The European Union dodged a political bullet this week when the Dutch lower house of parliament approved by a mere three votes — 72 to 69 — the bloc’s free-trade accord with Canada.
The near miss highlights the persistent political clout of Europe’s farmers as EU leaders gather in Brussels today to haggle over a new bloc-wide spending plan that would cut agricultural outlays in order to ramp up research and security expenditure. Long a sacred cow, farm aid soaks up almost 40% of the EU’s overall budget even though agriculture accounts for only about 1% of the bloc’s gross domestic product.
The Dutch drama also serves as a warning for the EU as it prepares to ratify a free-trade agreement with the Mercosur group of Brazil, Argentina, Paraguay and Uruguay and pursues similar deals with Australia and New Zealand. In each case, the EU agricultural lobby will pose serious obstacles because of the farm-export prowess of these commercial partners.
The Netherlands, traditionally one of Europe’s staunchest supporters of free trade and home of the continent’s busiest port, struggled to win lower-house backing for the EU-Canada pact in no small part because of concerns about greater import competition for Dutch farmers.
To be sure, even a rejection by the lower house wouldn’t have derailed the deal because it is already in force (since September 2017).

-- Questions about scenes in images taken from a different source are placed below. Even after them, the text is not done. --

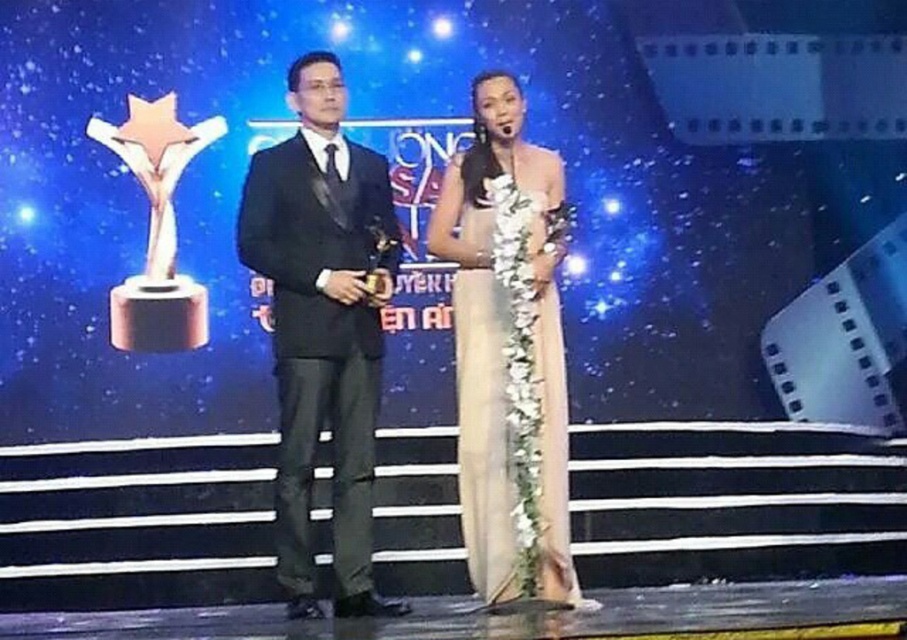
You are a photographer at the event and need to position a spotlight on the black satin suit at center and the satin beige dress at center. Since the spotlight can only illuminate one side, which side should you choose to ensure both are lit properly?

You should position the spotlight on the left side because the black satin suit at center is to the left of the satin beige dress at center, so lighting from the left will cover both.

You are a photographer at the event and need to adjust the lighting to ensure both the black satin suit at center and the satin beige dress at center are equally highlighted. Considering their sizes, which one might require more focused lighting to appear balanced in the photo?

The black satin suit at center has a larger size compared to the satin beige dress at center, so it would require less focused lighting to appear balanced since its larger size naturally draws more attention.

You are a photographer at the event and need to adjust the lighting so that both the black satin suit at center and the satin beige dress at center are equally illuminated. Considering their heights, which one might require a higher light source adjustment?

The black satin suit at center is much taller than the satin beige dress at center, so the light source adjustment should be higher for the black satin suit at center to ensure proper illumination.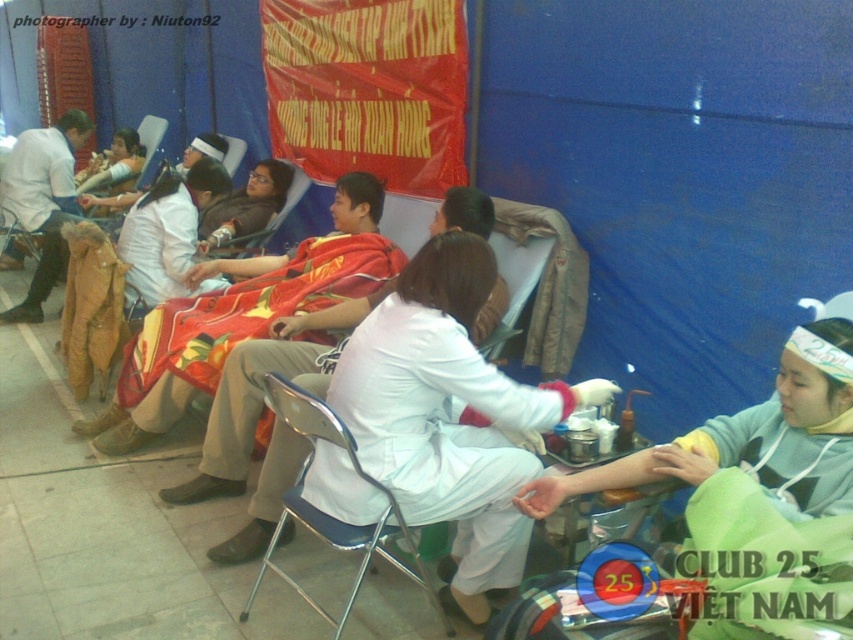
You are a participant at the blood donation event and need to hand a form to the person in the white matte shirt at center. The form is on the table near the matte white coat at center. Can you reach the form without moving the coat?

The matte white coat at center is 3.86 feet away from the white matte shirt at center. Since the form is on the table near the matte white coat at center, you can reach it without needing to move the coat as the distance between them allows access.

You are a blood donor who just arrived at the event and need to reach the metallic blue chair at center to sit down. The path to the chair is clear, but you have a mobility aid that requires 1.8 meters of space to maneuver. Can you safely navigate to the chair?

The distance between the metallic blue chair at center and the viewer is 2.12 meters. Since your mobility aid requires 1.8 meters of space, you have enough room to maneuver safely to the chair.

For that to change, the Dutch government — or any capital in the EU still going through national approval procedures — would have to send a formal notice terminating the accord and the ratification process would have to be deemed by the bloc to have failed “permanently and definitively.”

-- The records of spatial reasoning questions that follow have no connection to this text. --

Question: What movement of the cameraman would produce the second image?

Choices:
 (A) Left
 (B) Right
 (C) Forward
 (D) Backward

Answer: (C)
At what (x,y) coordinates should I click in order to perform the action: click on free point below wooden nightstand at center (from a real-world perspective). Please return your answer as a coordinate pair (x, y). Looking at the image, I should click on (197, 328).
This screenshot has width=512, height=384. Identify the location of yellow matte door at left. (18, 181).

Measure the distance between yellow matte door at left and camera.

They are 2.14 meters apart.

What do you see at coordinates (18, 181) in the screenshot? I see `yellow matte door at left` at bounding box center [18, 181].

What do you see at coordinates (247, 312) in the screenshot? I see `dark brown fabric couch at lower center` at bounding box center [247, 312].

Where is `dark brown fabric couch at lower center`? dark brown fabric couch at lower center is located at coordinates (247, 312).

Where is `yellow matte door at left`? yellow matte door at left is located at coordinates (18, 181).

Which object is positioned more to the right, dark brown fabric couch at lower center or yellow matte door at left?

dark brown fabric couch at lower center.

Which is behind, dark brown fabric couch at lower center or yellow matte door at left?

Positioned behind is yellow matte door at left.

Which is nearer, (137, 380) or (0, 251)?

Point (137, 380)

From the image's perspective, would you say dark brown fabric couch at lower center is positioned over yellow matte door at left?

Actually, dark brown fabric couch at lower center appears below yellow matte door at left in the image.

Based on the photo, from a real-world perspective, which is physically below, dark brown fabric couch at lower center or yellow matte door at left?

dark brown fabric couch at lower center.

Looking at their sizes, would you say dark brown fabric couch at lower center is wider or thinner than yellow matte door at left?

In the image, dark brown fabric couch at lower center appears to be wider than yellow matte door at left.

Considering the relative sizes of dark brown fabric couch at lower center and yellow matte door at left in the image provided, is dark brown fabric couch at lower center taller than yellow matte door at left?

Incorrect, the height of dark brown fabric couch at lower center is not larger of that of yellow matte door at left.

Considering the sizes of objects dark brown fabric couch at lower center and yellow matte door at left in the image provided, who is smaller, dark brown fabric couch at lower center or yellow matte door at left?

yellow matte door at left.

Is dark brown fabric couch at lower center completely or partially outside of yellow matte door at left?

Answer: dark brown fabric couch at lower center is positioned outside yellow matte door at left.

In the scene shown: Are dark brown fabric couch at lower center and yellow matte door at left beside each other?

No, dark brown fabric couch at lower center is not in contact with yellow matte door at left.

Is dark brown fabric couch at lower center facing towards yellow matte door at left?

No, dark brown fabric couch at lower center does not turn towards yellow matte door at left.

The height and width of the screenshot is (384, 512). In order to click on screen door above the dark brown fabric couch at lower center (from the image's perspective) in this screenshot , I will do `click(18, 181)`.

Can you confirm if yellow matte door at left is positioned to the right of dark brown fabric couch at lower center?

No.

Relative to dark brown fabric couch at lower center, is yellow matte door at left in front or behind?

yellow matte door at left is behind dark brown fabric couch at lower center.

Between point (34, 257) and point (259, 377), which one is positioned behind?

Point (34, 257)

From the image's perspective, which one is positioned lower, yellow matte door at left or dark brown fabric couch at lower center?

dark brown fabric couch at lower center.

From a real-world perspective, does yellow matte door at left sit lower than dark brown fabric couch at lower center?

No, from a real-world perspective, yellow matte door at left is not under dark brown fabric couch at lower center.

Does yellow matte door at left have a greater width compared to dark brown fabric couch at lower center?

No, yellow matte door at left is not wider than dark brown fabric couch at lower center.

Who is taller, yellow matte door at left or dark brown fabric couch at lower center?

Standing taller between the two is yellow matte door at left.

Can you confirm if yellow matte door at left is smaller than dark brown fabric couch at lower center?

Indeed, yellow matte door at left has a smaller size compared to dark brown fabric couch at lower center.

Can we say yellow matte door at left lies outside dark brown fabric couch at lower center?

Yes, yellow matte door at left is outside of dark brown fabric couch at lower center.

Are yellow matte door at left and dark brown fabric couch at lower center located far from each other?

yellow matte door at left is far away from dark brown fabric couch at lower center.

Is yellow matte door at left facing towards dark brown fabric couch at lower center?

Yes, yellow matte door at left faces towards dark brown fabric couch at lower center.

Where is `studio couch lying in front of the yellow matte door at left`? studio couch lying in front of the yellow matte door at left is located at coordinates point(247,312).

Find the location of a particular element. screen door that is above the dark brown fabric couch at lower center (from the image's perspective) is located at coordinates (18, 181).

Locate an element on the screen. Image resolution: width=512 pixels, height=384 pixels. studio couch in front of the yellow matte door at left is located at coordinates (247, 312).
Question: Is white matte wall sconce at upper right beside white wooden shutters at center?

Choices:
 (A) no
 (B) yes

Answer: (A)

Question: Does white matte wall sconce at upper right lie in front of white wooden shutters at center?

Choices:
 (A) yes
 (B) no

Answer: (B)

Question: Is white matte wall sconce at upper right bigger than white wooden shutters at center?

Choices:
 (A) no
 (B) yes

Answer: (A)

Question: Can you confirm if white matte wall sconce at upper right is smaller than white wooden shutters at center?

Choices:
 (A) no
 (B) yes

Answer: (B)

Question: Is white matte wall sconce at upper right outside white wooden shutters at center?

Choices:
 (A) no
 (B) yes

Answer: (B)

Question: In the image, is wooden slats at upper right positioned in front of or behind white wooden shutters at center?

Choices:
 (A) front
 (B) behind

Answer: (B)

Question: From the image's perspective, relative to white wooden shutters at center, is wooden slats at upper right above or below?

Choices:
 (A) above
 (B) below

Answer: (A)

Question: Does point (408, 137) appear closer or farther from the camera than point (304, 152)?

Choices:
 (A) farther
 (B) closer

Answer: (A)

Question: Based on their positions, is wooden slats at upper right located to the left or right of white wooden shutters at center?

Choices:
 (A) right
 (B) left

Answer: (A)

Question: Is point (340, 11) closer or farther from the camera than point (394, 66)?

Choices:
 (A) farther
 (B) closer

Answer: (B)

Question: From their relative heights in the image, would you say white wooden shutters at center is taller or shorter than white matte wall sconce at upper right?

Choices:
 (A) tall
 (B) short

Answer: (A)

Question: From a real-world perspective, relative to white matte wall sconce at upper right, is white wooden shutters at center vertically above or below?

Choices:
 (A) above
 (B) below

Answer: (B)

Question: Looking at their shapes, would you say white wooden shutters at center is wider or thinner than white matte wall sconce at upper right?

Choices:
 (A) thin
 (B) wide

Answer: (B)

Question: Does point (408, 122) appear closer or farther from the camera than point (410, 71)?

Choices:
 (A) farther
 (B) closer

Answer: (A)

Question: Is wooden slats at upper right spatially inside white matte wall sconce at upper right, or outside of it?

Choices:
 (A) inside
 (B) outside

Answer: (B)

Still, with Spanish farmers taking to the streets this month to demand higher food prices and the main lobby group for EU agriculture as a whole fighting a proposed 15% cut in European agricultural spending in 2021-2027, the bloc faces domestic headwinds as it expands its global market-opening drive.
Farmers in Europe have lashed out at the draft EU-Mercosur trade deal, which negotiators reached in mid-2019 after two decades of deliberations and which will start going through the European approval process in around a year. And anybody doubting the difficulties in the EU’s continuing negotiations with Australia and New Zealand needed only to hear European trade chief Phil Hogan on Tuesday all but rule out the prospect of a deal this year with Canberra.
“We are certainly on the defensive in relation to some sensitive issues here,” Hogan told a Brussels conference. He cited Australia’s strength as an exporter of beef, sheep, rice, sugar and dairy.
In that context, it may be fitting that the Dutch drama over the ratification of the EU-Canada trade agreement isn’t actually over. A verdict is still due from the country’s upper house, where the government lacks a majority.